■蓮杖-没後百年日本写真の開拓者下岡蓮杖-  ■黒部と槍-冠松次郎と穂苅三寿雄  ■APAアワード2014

■東京都写真美術館,2014.3.4-5.6
□蓮杖-没後百年日本写真の開拓者下岡蓮杖- 
蓮杖は写真に出会った時「絵画の代わりになる」と言っています。 しかし晩年に再び絵師に戻っています。 絵師に戻った理由がわかりません。 そしてナゼ写真師になったのか? これも本当の理由がわからない展示でした。
開拓者という言葉を使っていますが時代に乗った人でしょう。 時代の流れに乗れる人はそれなりの才能が必要です。

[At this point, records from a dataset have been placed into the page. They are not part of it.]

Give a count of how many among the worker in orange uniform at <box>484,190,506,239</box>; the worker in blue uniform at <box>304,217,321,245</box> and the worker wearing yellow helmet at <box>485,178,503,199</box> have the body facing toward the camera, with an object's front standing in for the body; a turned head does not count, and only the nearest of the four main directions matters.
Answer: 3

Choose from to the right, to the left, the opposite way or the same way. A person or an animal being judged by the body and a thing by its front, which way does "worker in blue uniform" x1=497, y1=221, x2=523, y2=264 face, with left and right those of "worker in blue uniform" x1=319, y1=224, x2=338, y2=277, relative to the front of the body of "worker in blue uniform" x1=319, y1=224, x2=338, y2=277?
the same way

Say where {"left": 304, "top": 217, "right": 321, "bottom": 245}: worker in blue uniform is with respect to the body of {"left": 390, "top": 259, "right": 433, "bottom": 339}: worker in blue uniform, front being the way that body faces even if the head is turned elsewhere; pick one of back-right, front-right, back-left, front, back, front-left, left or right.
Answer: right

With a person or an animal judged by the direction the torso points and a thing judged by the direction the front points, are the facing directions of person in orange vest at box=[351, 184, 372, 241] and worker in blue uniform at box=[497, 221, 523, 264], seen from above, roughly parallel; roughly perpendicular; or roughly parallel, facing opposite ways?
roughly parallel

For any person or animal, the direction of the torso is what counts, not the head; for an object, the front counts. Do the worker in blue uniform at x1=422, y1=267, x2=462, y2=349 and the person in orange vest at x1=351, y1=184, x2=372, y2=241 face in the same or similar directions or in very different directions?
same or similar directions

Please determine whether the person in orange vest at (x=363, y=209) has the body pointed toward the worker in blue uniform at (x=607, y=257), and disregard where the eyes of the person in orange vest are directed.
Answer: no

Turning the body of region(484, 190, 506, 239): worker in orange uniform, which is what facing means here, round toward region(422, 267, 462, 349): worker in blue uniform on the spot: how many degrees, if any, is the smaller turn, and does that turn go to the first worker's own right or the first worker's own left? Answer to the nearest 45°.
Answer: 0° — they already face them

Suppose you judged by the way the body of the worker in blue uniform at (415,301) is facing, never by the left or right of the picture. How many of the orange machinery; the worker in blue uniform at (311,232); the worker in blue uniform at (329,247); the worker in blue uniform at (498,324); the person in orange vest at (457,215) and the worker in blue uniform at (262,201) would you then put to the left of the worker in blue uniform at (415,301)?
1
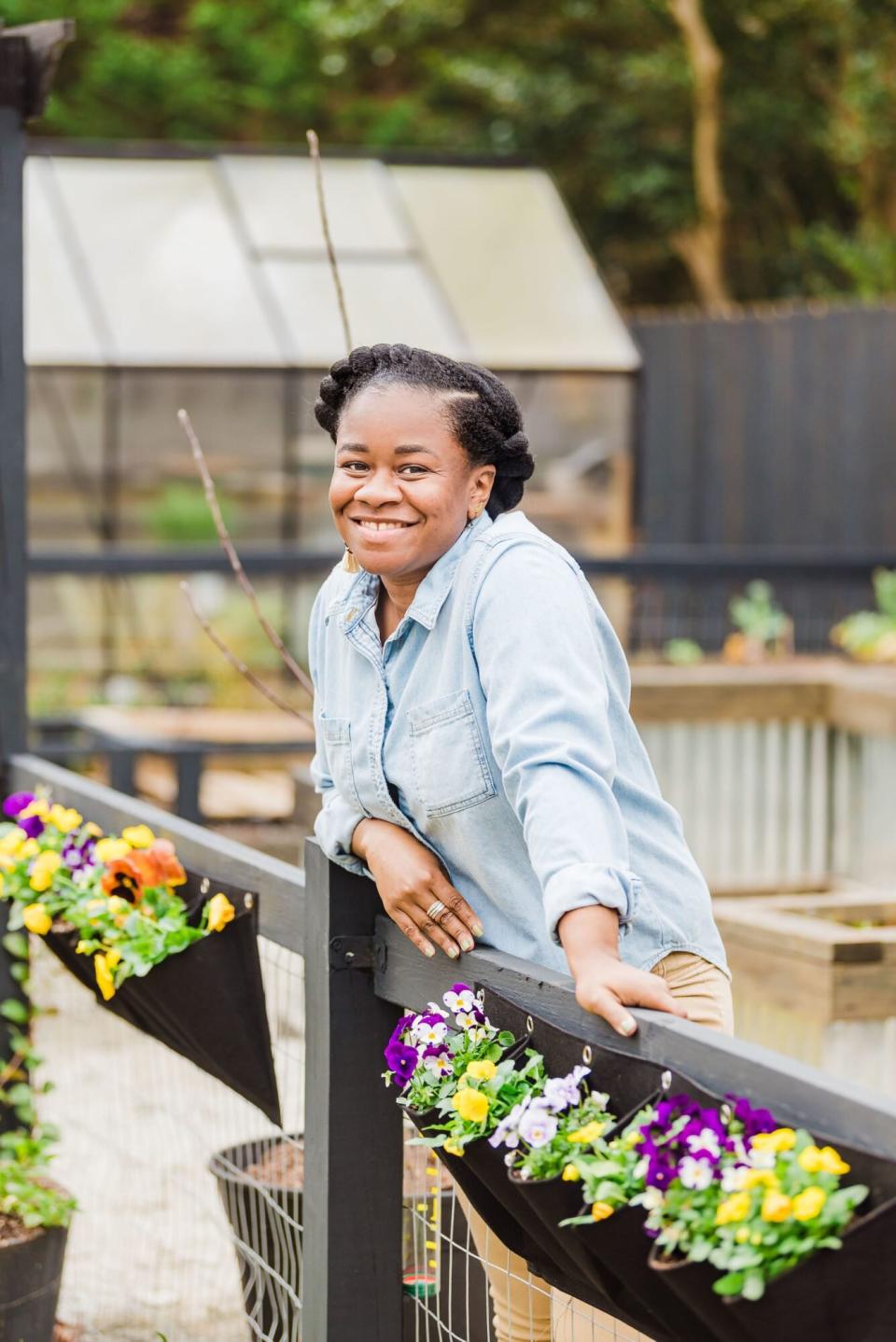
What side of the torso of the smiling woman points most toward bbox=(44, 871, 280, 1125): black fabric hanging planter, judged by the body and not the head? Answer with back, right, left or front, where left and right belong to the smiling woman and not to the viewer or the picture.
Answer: right

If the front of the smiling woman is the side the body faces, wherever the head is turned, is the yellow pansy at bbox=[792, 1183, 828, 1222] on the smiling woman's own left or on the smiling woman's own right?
on the smiling woman's own left

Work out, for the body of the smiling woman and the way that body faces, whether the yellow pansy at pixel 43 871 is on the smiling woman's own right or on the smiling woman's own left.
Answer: on the smiling woman's own right

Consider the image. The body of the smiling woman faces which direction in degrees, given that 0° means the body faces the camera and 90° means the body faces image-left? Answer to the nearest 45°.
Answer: approximately 45°

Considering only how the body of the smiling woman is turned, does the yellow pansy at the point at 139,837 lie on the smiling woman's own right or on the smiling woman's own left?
on the smiling woman's own right

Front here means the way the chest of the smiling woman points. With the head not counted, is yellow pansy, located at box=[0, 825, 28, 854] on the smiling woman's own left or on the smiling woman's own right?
on the smiling woman's own right

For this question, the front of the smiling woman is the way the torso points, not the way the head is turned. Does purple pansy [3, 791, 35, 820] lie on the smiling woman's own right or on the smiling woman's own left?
on the smiling woman's own right

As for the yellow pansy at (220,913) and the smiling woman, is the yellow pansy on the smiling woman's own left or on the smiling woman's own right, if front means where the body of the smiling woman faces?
on the smiling woman's own right

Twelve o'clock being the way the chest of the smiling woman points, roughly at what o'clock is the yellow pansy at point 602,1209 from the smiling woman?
The yellow pansy is roughly at 10 o'clock from the smiling woman.

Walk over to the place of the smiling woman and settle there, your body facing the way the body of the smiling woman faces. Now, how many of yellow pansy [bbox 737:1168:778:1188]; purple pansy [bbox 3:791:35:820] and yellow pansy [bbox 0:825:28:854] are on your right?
2

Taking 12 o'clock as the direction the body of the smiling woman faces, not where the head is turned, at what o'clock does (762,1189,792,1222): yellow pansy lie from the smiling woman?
The yellow pansy is roughly at 10 o'clock from the smiling woman.

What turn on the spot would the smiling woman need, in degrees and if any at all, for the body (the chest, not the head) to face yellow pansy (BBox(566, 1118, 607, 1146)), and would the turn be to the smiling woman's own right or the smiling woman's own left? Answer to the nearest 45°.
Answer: approximately 45° to the smiling woman's own left

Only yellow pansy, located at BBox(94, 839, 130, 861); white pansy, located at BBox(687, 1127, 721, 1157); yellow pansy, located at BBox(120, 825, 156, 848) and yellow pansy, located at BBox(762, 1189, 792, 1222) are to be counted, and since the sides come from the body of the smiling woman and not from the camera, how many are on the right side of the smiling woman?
2

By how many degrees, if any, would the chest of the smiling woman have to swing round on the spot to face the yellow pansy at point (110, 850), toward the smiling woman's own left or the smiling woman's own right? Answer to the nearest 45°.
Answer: approximately 90° to the smiling woman's own right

彼の作品から明治時代初期の人々が何をして何を考えていたのか想像できます。 侍や僧侶、飛脚や甘酒売などの商人、三味線や書の稽古などなどからです。 開拓者ではなく彼の目を通して生きた時代をみることの方が面白い展示会でした。
黒部と槍-冠松次郎と穂苅三寿雄-
山岳写真は特別です。 単なる風景とは違います。 当時は重たい写真機を持って写真をとりますから作品の質は良くありません。 登山経験者と未経験者の違いも大きいとおもいます。 未経験者は地球とか人生とか、まるごとのままの何かを想起します。
経験者特に北アルプス登山者は違うはずです。 靴や服装、五万分の1の地図、登山家の歩いている姿。 ディティールの一寸も漏らさず作品を舐めまわすでしょう。 山岳写真はやはり特別です。
□APAアワード
経済産業大臣賞はボーイング787です。 素人には分かり難い溶接やリベット跡、そして銀びかりの身体。 電子機器とは違った迫力があります。 経済産業大臣及びその家臣なら諸手を上げてこの作品を支持するはずです。
気に入ったのは制服姿の女子高校生が写っている作品です。 彼女らはボーイング787を簡単に越えることができます。